**Given data:**
╭──
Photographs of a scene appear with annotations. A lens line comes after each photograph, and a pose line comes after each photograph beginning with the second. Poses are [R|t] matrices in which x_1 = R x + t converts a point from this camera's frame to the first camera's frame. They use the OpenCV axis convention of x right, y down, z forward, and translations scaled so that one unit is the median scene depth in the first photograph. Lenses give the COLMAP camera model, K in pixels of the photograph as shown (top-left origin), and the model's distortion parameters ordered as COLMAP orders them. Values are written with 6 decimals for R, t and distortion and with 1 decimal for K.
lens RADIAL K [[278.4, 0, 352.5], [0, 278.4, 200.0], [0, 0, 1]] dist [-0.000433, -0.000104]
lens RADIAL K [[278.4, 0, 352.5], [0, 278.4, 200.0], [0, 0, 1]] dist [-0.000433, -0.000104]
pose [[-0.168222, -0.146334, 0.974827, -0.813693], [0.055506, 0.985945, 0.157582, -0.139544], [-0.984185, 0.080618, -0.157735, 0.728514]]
╰──
**What you will do:** List every line of the data above that contains the string "pose".

**Your response:**
Photographs of a scene appear with annotations. A lens line comes after each photograph, and a pose line comes after each photograph beginning with the second. Poses are [R|t] matrices in which x_1 = R x + t converts a point from this camera's frame to the first camera's frame. They use the OpenCV axis convention of x right, y down, z forward, and translations scaled so that one unit is the median scene depth in the first photograph. Lenses give the COLMAP camera model, K in pixels of the photograph as shown (top-left origin), and the model's distortion parameters ordered as COLMAP orders them. Values are written with 6 decimals for R, t and distortion and with 1 decimal for K.
pose [[-0.168222, -0.146334, 0.974827, -0.813693], [0.055506, 0.985945, 0.157582, -0.139544], [-0.984185, 0.080618, -0.157735, 0.728514]]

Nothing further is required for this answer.